Leo Mathias
HAFNER

1905 - 1945 I
Klostergasse 5
Stolperstein verlegt am 13.09.2015
Leo Mathias HAFNER Klostergasse 5

1940 wegen „landesverräterischer Beziehungen“ angeklagt

Leo M. Hafner wurde am 11. Januar 1905 in Konstanz geboren. Sein Vater war Metzgermeister, der 1914 starb.

Nach dem Besuch der Volksschule zog er 1917 mit seiner Mutter nach Kreuzlingen in die Schweiz.

1926 heiratete Hafner und wohnte mit seiner Frau und deren Tochter bei seiner Mutter in Kreuzlingen. Da er keinen Beruf erlernt hatte, arbeitete er in ganz unterschiedlichen Bereichen: In einer Papierfabrik in Kreuzlingen, als Versicherungsagent oder als Vertreter für Kaffee.

Auf den ersten Blick scheint es so, als ob Hafner ein Nazi gewesen sei. Von 1931 bis 1934 war er bei der SA-Standarte in Konstanz, später sogar Mitglied der NSDAP. 1935 wurde er allerdings wegen „Desinteres­se am Parteileben“ aus der Partei ausgeschlossen.

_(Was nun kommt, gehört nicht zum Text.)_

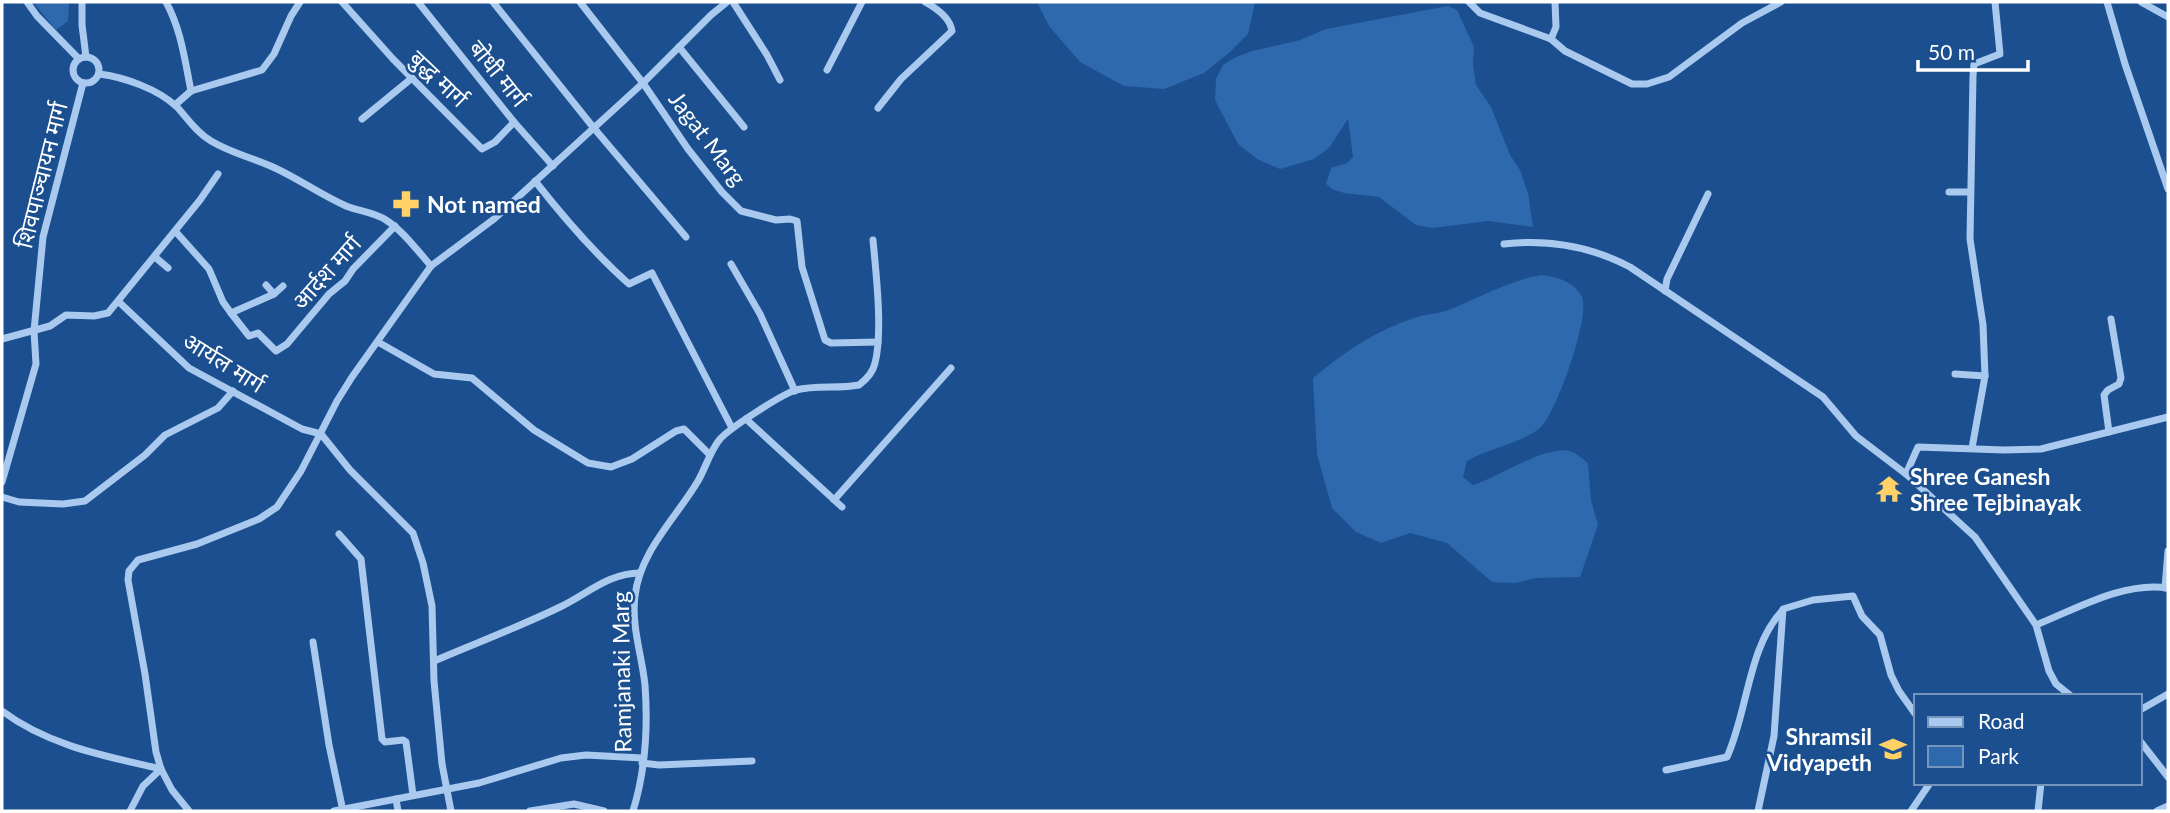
<svg xmlns="http://www.w3.org/2000/svg" width="2170" height="813" viewBox="0 0 2170 813" font-family="Lato,'Noto Sans Devanagari',sans-serif">
<style>
.green{fill:#2e69ad}
.lines{fill:none;stroke-linecap:round;stroke-linejoin:round}
.minor{stroke:#a9c9ee;stroke-width:7}
.labels{text-anchor:middle;dominant-baseline:central;stroke-width:5;stroke-linejoin:round;paint-order:stroke}
.street-label{font-size:23px;fill:#fff;stroke:#1b4f8f}
.poi-label{font-size:23px;font-weight:bold;fill:#fff;stroke:#1b4f8f;text-anchor:start}
</style>
<rect width="100%" height="100%" fill="#1b4f8f"/>
<g class="green">
<polygon points="33,2 69,2 68,21 56,30"/>
<polygon points="1037,2 1255,2 1248,34 1230,52 1204,73 1164,89 1124,86 1080,62 1049,26"/>
<polygon points="1448,6 1457,10 1474,47 1473,64 1476,85 1491,107 1510,155 1520,170 1528,193 1533,227 1488,221 1432,228 1416,225 1379,197 1344,193 1332,189 1326,184 1331,168 1347,163 1353,157 1348,119 1329,148 1314,159 1280,169 1257,159 1238,144 1215,100 1216,79 1223,65 1234,58 1252,51 1300,40 1326,29"/>
<path d="M 1541,275 C 1556,277 1574,281 1582,297 C 1591,315 1556,415 1540,428 C 1520,444 1489,448 1467,461 L 1463,477 L 1473,485 C 1497,478 1545,445 1569,451 C 1575,452 1583,459 1588,463 L 1591,500 L 1598,525 L 1580,577 L 1536,578 L 1515,583 L 1492,582 L 1447,543 L 1410,533 L 1381,543 L 1356,532 L 1332,508 L 1317,454 L 1313,378 C 1344,352 1375,331 1414,318 C 1426,314 1439,314 1451,309 C 1481,297 1508,281 1541,275 Z"/>
</g>
<g class="lines">
<g class="minor">
<polyline points="27,2 37,16 79,59"/>
<polyline points="82,2 82,25 86,57"/>
<path d="M 166,2 C 181,29 185,61 191,91"/>
<polyline points="342,2 393,59 482,149 495,142 514,122"/>
<polyline points="418,2 514,122 553,166"/>
<polyline points="493,2 593,127 686,237"/>
<polyline points="580,2 643,83 688,149 722,192 741,211 776,220 790,219 797,221 802,267 825,340 831,343 878,342"/>
<polyline points="733,2 767,55 780,80"/>
<polyline points="1469,2 1480,13 1551,39 1565,51 1632,84 1647,84 1669,77 1742,23 1781,2"/>
<polyline points="2107,2 2125,64 2168,189"/>
<polyline points="2141,2 2168,17"/>
<polyline points="1551,39 1556,27 1555,2"/>
<polyline points="679,47 744,127"/>
<circle cx="86" cy="70" r="13"/>
<polyline points="827,70 862,2"/>
<path d="M 99,74 C 124,77 158,89 177,107 C 188,119 196,132 211,141 C 231,153 253,158 275,168 C 299,179 321,195 346,206 C 358,211 374,212 386,220 C 403,231 417,250 431,266"/>
<polyline points="175,105 191,91 262,70 274,54 291,16 300,2"/>
<path d="M 878,108 L 901,79 L 952,31 C 950,17 936,8 925,2"/>
<polyline points="362,119 412,78"/>
<path d="M 535,181 C 564,218 594,253 629,284 L 652,273 L 732,428"/>
<polyline points="1949,192 1970,192"/>
<polyline points="176,232 209,269 223,302 231,313"/>
<path d="M 1504,244 C 1548,239 1590,246 1630,267 L 1823,397 L 1856,436 L 1906,474 L 1975,537 L 2036,625 L 2049,671 L 2056,684 L 2071,696"/>
<polyline points="155,257 168,268"/>
<polyline points="731,264 760,314 795,391"/>
<polyline points="266,285 274,294"/>
<polyline points="283,286 274,294 231,313 249,336 258,333 276,351 287,344 329,294 345,281 353,269 395,226"/>
<polyline points="1665,291 1667,279 1708,194"/>
<polyline points="119,302 189,368 302,429 321,434"/>
<polyline points="2,339 50,326 66,315 94,316 108,313 200,200 218,174"/>
<polyline points="378,342 434,374 472,378 534,430 588,463 611,467 632,459 676,431 684,429 710,455"/>
<polyline points="1955,374 1985,376"/>
<polyline points="746,419 842,507"/>
<polyline points="2109,432 2104,395 2108,390 2119,384 2121,378 2111,319"/>
<polyline points="321,434 350,470 413,533 423,563 432,606 434,681 442,764 451,811"/>
<polyline points="1972,448 1985,376 1983,325 1970,239 1973,76 1974,64 2000,54 1995,2"/>
<polyline points="1906,474 1918,447 2004,450 2041,449 2168,417"/>
<polyline points="2,482 36,364 34,331 43,237 83,83"/>
<polyline points="2,497 19,502 63,504 85,501 145,455 165,435 218,408 233,391"/>
<polyline points="834,500 951,368"/>
<polyline points="339,534 361,559 382,739 385,742 403,740 406,742 413,795"/>
<polyline points="2165,588 2168,551"/>
<path d="M 2036,625 C 2076,609 2124,581 2168,588"/>
<polyline points="313,642 329,745 343,811"/>
<path d="M 434,661 C 476,643 519,627 560,607 C 587,594 609,573 640,573"/>
<polyline points="2140,710 2168,694"/>
<path d="M 2,711 C 49,746 105,756 161,769"/>
<polyline points="2140,741 2168,777"/>
<polyline points="642,763 659,765 752,761"/>
<path d="M 1666,770 L 1727,757 C 1748,711 1748,646 1783,610"/>
<polyline points="396,799 398,811"/>
<polyline points="130,811 143,786 161,769"/>
<polyline points="189,811 172,790 161,769 156,752 145,674 128,580 129,571 138,560 197,544 259,519 277,507 301,471 337,401 352,377 431,266 494,219 643,83 711,15 727,2"/>
<polyline points="334,811 479,783 561,758 586,755 642,758"/>
<polyline points="530,811 574,804 604,811"/>
<path d="M 633,811 C 645,772 648,726 645,685 C 642,656 631,625 635,596 C 640,551 676,518 698,481 C 706,467 710,451 720,439 C 730,428 782,394 796,390 C 816,385 839,389 859,385 C 867,379 873,373 875,363 C 883,332 876,273 873,240"/>
<polyline points="1758,811 1774,736 1783,609 1813,600 1853,596 1862,616 1880,635 1891,675 1899,691 1916,715"/>
<polyline points="1911,811 1930,783"/>
<polyline points="2038,811 2041,783"/>
<polyline points="2157,811 2168,806"/>
</g>
</g>
<defs>
<symbol id="pharmacy-bare" viewBox="-9 -9 18 18"><path d="M-2-6h4v4h4v4h-4v4h-4v-4h-4v-4h4Z" fill="#ffd166" stroke="#1b4f8f" stroke-width="2.5" paint-order="stroke"/></symbol>
<symbol id="temple-bare" viewBox="-9 -9 18 18"><path d="M0-6L5-2H3V0L6.5 2.5H4V6H1.5V3h-3V6H-4V2.5H-6.5L-3 0V-2H-5Z" fill="#ffd166" stroke="#1b4f8f" stroke-width="2.5" paint-order="stroke"/></symbol>
<symbol id="school-bare" viewBox="-9 -9 18 18"><path d="M0-5L7-2L0 1L-7-2ZM-4 1L0 2.5L4 1V4Q0 6-4 4Z" fill="#ffd166" stroke="#1b4f8f" stroke-width="2.5" paint-order="stroke"/></symbol>
</defs>
<g fill-rule="evenodd">
<use href="#pharmacy-bare" x="387" y="185" width="38" height="38"/>
<use href="#temple-bare" x="1870" y="470" width="38" height="38"/>
<use href="#school-bare" x="1874" y="730" width="38" height="38"/>
</g>
<g class="labels">
<g class="street-label">
<text transform="translate(499 73) rotate(51)">बोधी मार्ग</text>
<text transform="translate(439 78) rotate(44)">बुद्ध मार्ग</text>
<text transform="translate(708 138) rotate(53)">Jagat Marg</text>
<text transform="translate(41 175) rotate(-76)">शिवपाञ्चायन मार्ग</text>
<text transform="translate(326 272) rotate(-48)">आर्दश मार्ग</text>
<text transform="translate(224 362) rotate(32)">आर्यल मार्ग</text>
<text transform="translate(621 672) rotate(-91)">Ramjanaki Marg</text>
</g>
<g class="poi-label">
<text x="427" y="204">Not named</text>
<text x="1910" y="476">Shree Ganesh<tspan x="1910" dy="26">Shree Tejbinayak</tspan></text>
<text x="1872" y="736" text-anchor="end">Shramsil<tspan x="1872" dy="26">Vidyapeth</tspan></text>
</g>
</g>
<rect width="2170" height="813" fill="none" stroke="#ffffff" stroke-width="7"/>
<rect x="1914" y="694" width="228" height="91" fill="#1b4f8f" stroke="#7695bc" stroke-width="2"/>
<rect x="1928" y="717" width="35" height="10" fill="#a9c9ee" stroke="#7695bc" stroke-width="2"/>
<text x="1978" y="729" font-size="21" fill="#ffffff">Road</text>
<rect x="1928" y="746" width="35" height="21" fill="#2e69ad" stroke="#7695bc" stroke-width="2"/>
<text x="1978" y="764" font-size="21" fill="#ffffff">Park</text>
<path d="M1918 60v10h110v-10" fill="none" stroke="#ffffff" stroke-width="3.5"/>
<text x="1928" y="60" font-size="21" fill="#ffffff" stroke="#1b4f8f" stroke-width="5" paint-order="stroke">50 m</text>
</svg>
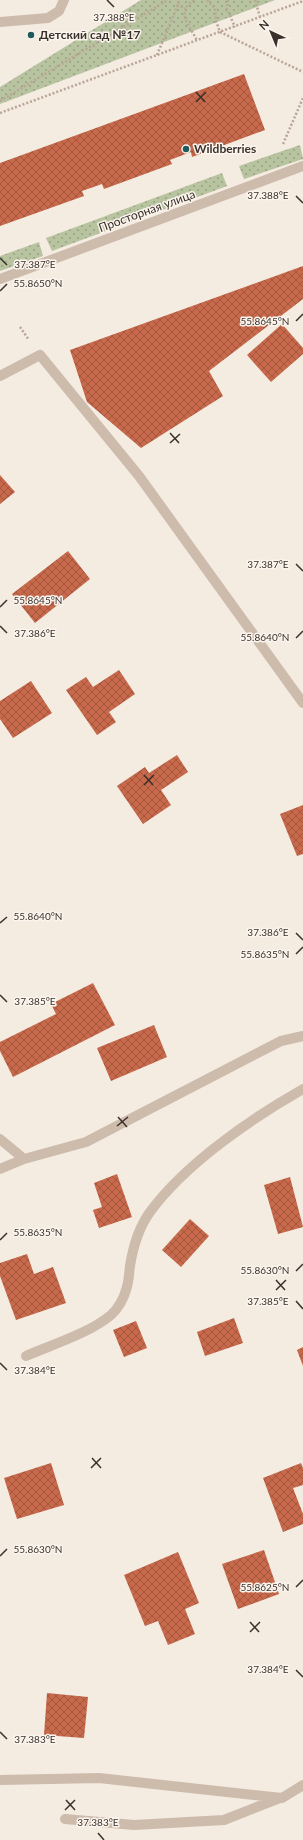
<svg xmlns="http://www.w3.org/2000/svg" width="303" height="1840" viewBox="0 0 303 1840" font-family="Lato,sans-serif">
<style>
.grass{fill:url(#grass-dots)}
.building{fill:url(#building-cross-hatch)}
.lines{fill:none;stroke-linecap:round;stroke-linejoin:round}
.path{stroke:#b9a596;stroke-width:2.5;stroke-dasharray:2 2;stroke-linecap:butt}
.minor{stroke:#cdbbac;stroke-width:10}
.ticks{fill:none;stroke:#3b302b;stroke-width:1.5}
.poi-dot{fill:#1f5a5e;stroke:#fbf5ee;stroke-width:1.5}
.labels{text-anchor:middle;stroke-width:3;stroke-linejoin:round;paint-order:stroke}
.poi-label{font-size:12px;font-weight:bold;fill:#3b302b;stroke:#fbf5ee;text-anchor:start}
.street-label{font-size:12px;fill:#3b302b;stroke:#fbf5ee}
.ticks-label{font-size:10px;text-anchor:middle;fill:#3b302b;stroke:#fbf5ee;stroke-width:3;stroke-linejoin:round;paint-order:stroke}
</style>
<defs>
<pattern id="grass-dots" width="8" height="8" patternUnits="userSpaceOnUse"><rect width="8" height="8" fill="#b8c4a0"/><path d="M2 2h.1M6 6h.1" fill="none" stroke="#97a083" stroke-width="1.8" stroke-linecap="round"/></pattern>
<pattern id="building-cross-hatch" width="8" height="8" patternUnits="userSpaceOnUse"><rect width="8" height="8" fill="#c8694b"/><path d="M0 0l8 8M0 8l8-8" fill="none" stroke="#a4573f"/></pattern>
</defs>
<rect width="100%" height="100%" fill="#f4ebe1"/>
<path class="grass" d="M141,0h134l-275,104v-17z
M300,145l3,14 -59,20 -5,-13z
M222,173l5,13 -175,65 -6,-13z
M39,242l4,14 -43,15v-15z"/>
<path class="building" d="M244,74l21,56 -73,27 -1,-5 -21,8 2,4 -68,25 -2,-5 -20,7 2,5 -84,30v-63z
M303,266v33l-94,72 14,25 -82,52 -54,-46 -17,-52z
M282,324l21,24v6l-32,28 -24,-27z
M0,475l15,17 -15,12z
M68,551l22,28 -55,44 -23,-29z
M119,670l16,24 -26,18 7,10 -19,13 -31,-45 20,-13 7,10z
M31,681l21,32 -39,25 -13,-19v-18z
M177,755l11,17 -27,18 10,15 -28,19 -26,-38 28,-19 4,6z
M303,805v49l-6,2 -17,-42z
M93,983l22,42 -102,52 -13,-26v-9l56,-28 -5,-10z
M154,1025l13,32 -56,24 -14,-33z
M117,1174l15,43 -33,11 -6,-18 9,-3 -8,-24z
M290,1177l13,50 -25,7 -14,-49z
M190,1219l19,17 -28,31 -19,-17z
M27,1254l7,20 19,-7 13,36 -50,17 -16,-44v-13z
M234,1318l9,25 -38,13 -8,-24z
M136,1321l11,27 -23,9 -11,-27z
M303,1347v19l-6,-16z
M51,1463l13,42 -47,14 -13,-41z
M301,1463l2,5v17l-10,3 10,26v10l-20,8 -20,-54z
M264,1550l15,44 -41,15 -16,-45z
M178,1552l21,51 -14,6 10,25 -27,11 -10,-24 -13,5 -21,-51z
M47,1693l41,4 -4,41 -40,-3z"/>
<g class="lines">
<path class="path" d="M194,0c-20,13 -3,26 3,41
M207,0l8,8 1,13 4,11
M228,0l-1,9 8,18
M255,0l5,17
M177,5l9,4
M220,32l83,40
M157,55l23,-55
M0,101l168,-101
M0,113l303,-112
M283,144l20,-46
M20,327l9,13"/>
<path class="minor" d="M0,22l48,-4 11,-7 5,-11
M0,279l303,-113
M0,376l40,-21 99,121 164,227
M0,1139l24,20
M0,1169l24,-10 62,-17 195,-101 22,-5
M26,1356c25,-11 64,-23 85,-41 7,-6 13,-17 15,-25 3,-8 3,-17 4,-24 3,-19 9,-39 20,-54 35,-48 102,-94 153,-123
M0,1780l99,-2 183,20 21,-13
M65,1819l69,6 90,-5 56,-22"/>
</g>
<path class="ticks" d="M107,0l7,7M196,92l9,10M196,102l10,-10M296,196l7,7M0,258l7,7M0,291l7,-7M296,321l7,-7M170,433l9,10M170,443l10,-9M296,564l7,7M0,607l7,-7M0,626l7,7M296,638l7,-7M144,775l9,10M144,785l10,-10M0,923l7,-6M296,933l7,7M296,954l7,-7M0,995l7,7M118,1117l9,10M117,1126l11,-9M0,1240l7,-7M296,1271l7,-7M276,1280l9,10M276,1290l10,-10M296,1301l7,8M0,1363l7,7M92,1458l9,10M91,1468l10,-10M0,1556l7,-7M296,1587l7,-7M250,1622l9,10M250,1632l10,-10M296,1670l7,7M0,1732l7,7M66,1800l9,10M65,1810l10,-10M98,1833l6,7"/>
<g class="poi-dot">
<circle cx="31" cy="35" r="4"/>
<circle cx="186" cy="149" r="4"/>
</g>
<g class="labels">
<g class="poi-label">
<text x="39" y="39">Детский сад №17</text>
<text x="194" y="153">Wildberries</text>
</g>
<g class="street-label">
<text transform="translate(147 211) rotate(-20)" y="4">Просторная улица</text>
</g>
</g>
<g class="ticks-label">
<text x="114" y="21">37.388°E</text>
<text x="268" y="199">37.388°E</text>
<text x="35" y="268">37.387°E</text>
<text x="38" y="287">55.8650°N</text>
<text x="265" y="325">55.8645°N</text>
<text x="268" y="568">37.387°E</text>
<text x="38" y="604">55.8645°N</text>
<text x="35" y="637">37.386°E</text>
<text x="265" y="641">55.8640°N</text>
<text x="38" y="920">55.8640°N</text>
<text x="268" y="936">37.386°E</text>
<text x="265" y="958">55.8635°N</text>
<text x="35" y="1005">37.385°E</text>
<text x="38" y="1236">55.8635°N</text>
<text x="265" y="1274">55.8630°N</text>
<text x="268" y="1305">37.385°E</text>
<text x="35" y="1374">37.384°E</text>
<text x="38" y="1553">55.8630°N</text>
<text x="265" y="1591">55.8625°N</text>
<text x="268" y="1673">37.384°E</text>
<text x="35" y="1743">37.383°E</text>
<text x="98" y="1826">37.383°E</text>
</g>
<g transform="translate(271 32) rotate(316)" stroke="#fbf5ee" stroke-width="3" paint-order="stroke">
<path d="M0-3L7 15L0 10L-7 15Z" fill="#3b302b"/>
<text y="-6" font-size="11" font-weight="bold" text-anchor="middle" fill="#3b302b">N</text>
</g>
</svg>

Im Sommer 1935 übersiedelte Hafner nach München, in der Hoffnung, hier Arbeit zu finden. Im Herbst 1935 zog Hafner nach Konstanz. Nach längerer Arbeitslosigkeit fand Hafner schließlich 1938 bei der Deutschen Reichsbahn eine Anstellung als ungelern­ter Schweißer.

Doch jetzt erscheint Hafners Verhalten zunehmend irrational. Nach einer freiwilligen Übung als Flakhelfer im Oktober 1938 fasste Hafner den Entschluss, als Freiwilliger nach Spanien zu gehen, um auf Seiten Francos zu kämpfen. Eine Absage der spanischen Botschaft in Berlin kümmerte ihn wenig. Er fuhr mit dem Zug nach Basel und überschritt dann illegal die Grenze nach Frankreich. Im elsässischen St. Ludwig (Saint-Louis), wenige Kilometer von Basel entfernt, wurde er von der Polizei aufgegriffen und Beamten des franzö­sischen Nachrichtendienstes übergeben. Jetzt erklärte Hafner plötzlich, er wolle nach Spanien, um auf Seiten der Republikaner zu kämpfen. Die Beamten des Nachrichtendienstes drohten ihm, ihn bei den deutschen Behörden anzuzeigen, wenn er den Franzosen nicht Informationen über militärische Einrichtungen in Deutschland liefern werde. Aus Angst erklärte sich Hafner dazu bereit.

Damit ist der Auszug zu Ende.